I’ve always thrown around the term “buying local,” and thought I walked the walk: I frequent farm stands and independent bookstores. After college, during my self-righteous phase when I came back home and threw around all the new jargon I learned, I no doubt lectured my father on the importance of “buying local” and eating “locally-sourced food” – things he had done all his life without affixing a fancy term to it.
My father made me realize that I was all about “buying local” until I had to shell out more money. Granted I do not have a lot of extra cash, which influences my decisionmaking, but I also waste a lot of time trying to get a perceived deal. I spent four hours looking for a cheaper kitchen, time that I could have been working, and billing, for a grant I was supposed to be writing.
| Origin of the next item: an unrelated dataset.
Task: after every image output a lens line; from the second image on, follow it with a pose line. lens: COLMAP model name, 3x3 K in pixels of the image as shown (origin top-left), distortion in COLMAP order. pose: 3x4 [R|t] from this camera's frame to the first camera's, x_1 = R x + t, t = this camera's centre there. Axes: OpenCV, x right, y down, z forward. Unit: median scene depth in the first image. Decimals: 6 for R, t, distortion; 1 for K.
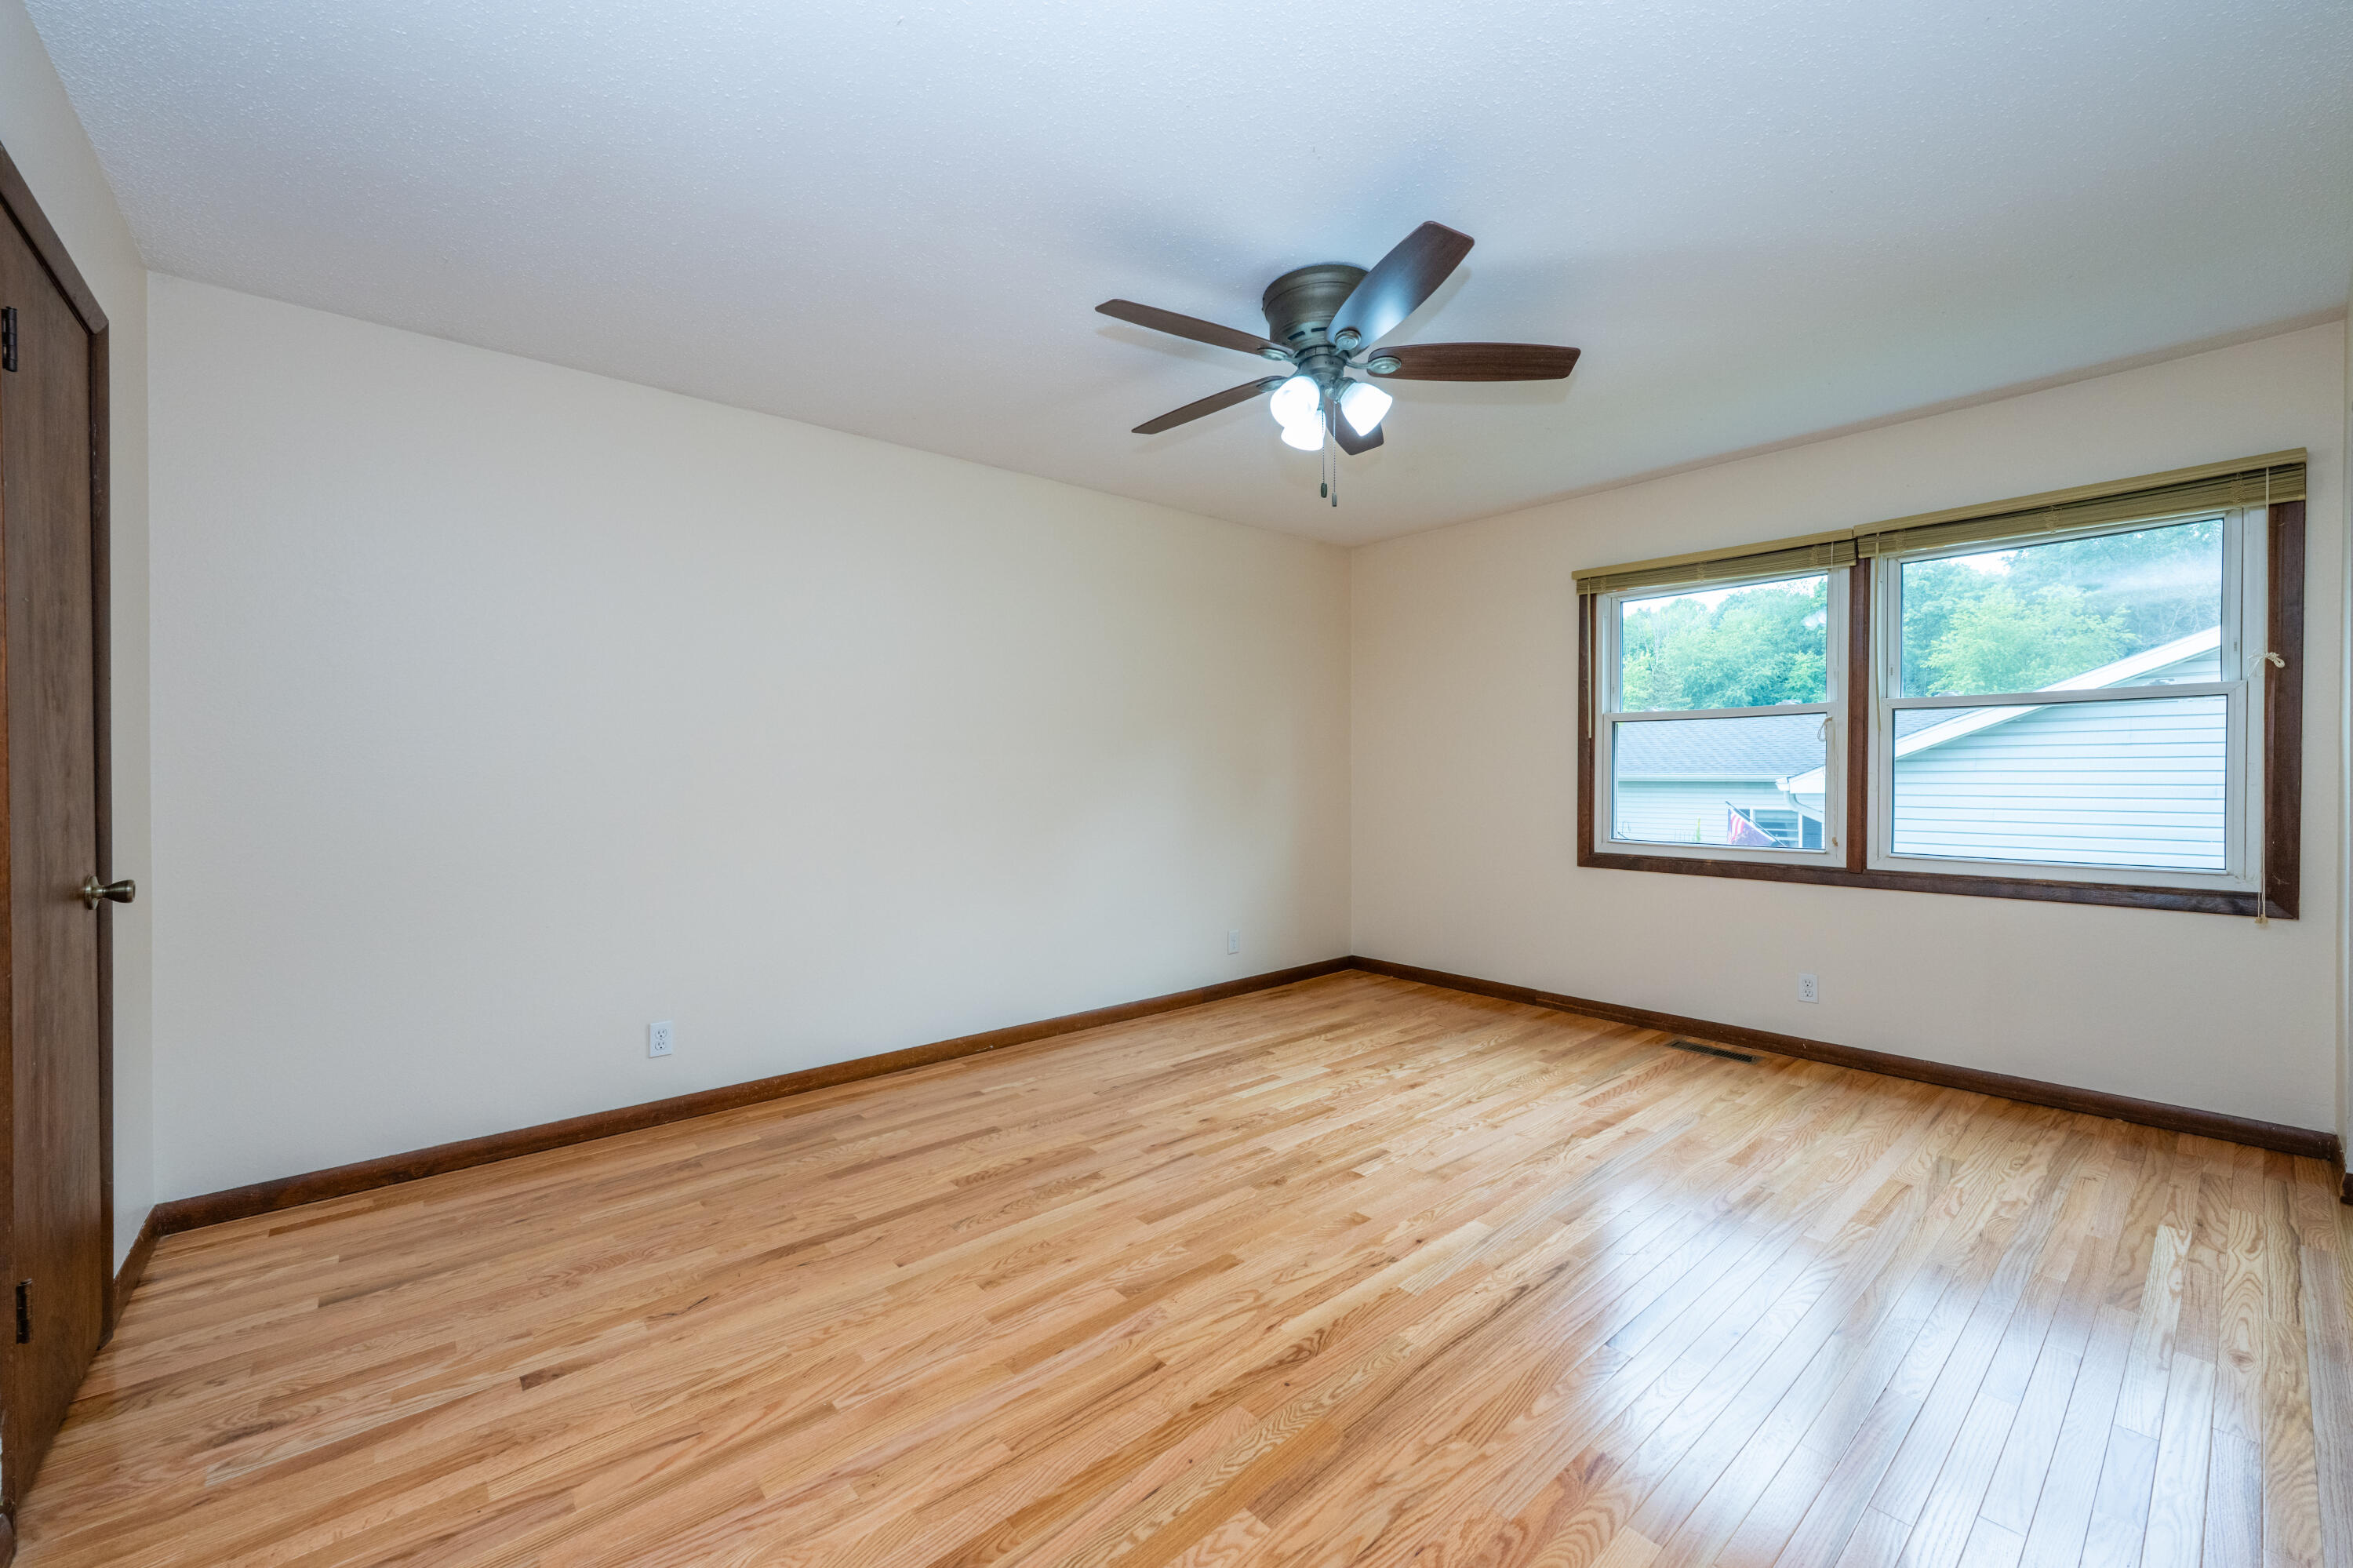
lens RADIAL K [[936.0, 0, 1172.0], [0, 936.0, 783.9], [0, 0, 1]] dist [-0.001791, -0.000096]
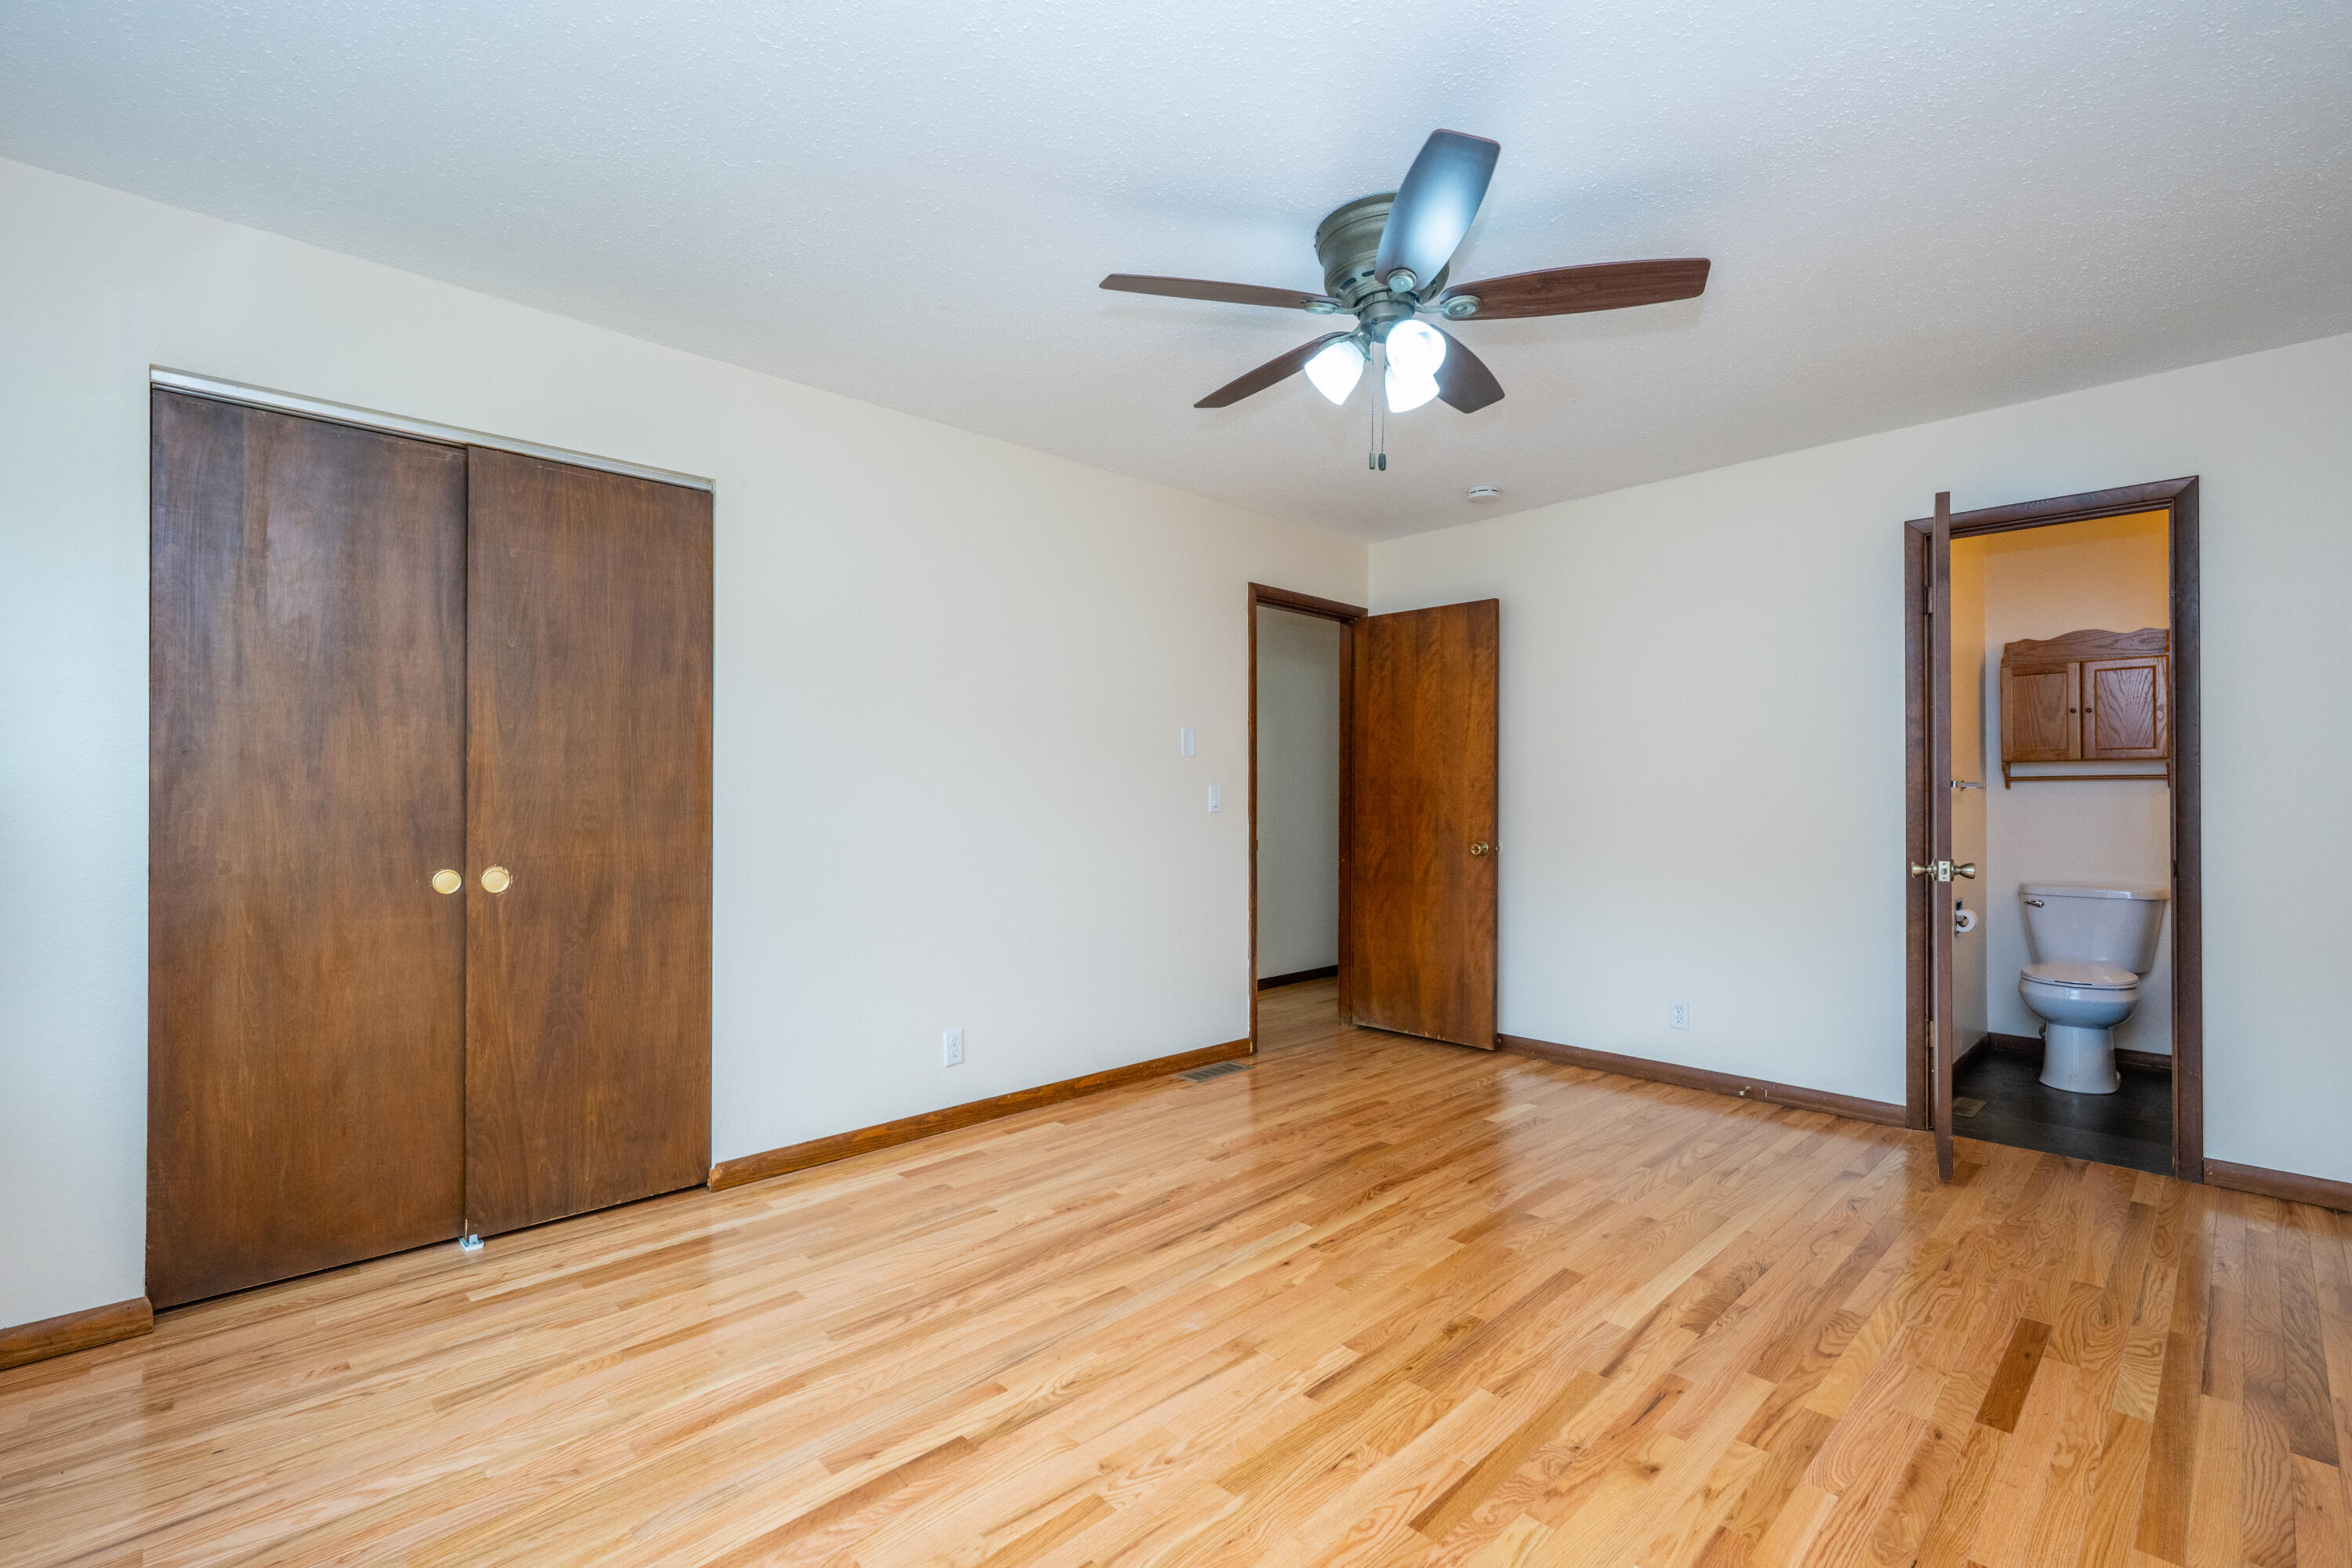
lens RADIAL K [[1046.1, 0, 1177.7], [0, 1046.1, 789.4], [0, 0, 1]] dist [0.002204, 0.000302]
pose [[-0.998075, 0.005284, -0.061792, 0.414406], [0.005031, 0.999978, 0.004258, -0.022874], [0.061813, 0.003939, -0.998080, 1.955642]]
It wasn’t even my money. Why was I so determined to get the best deal?
For my father, whose hero is Abraham Lincoln, buying the cheap kitchen online was a kind of dishonesty.
Haines & Essick is his store – the store down the street from his office where people know his name. It’s the store where he has bought Christmas gifts for my brother and me for 40 years. During my visit home, I was glad to see that it was still there. But I had to admit, if people like me continue to buy everything online or at chain stores, it might not be there in the future. And I know through my work as a grant writer, that it’s the local merchants who sponsor the Little League teams, Meals on Wheels, and other important community programs – not the big box stores. Local merchants may have to charge more, but they also give back to their communities.
I realize, I can’t always pay more, but I don’t always have to pay less. I like to think I buy local. My dad actually does.
Brooke Williams is a freelance writer.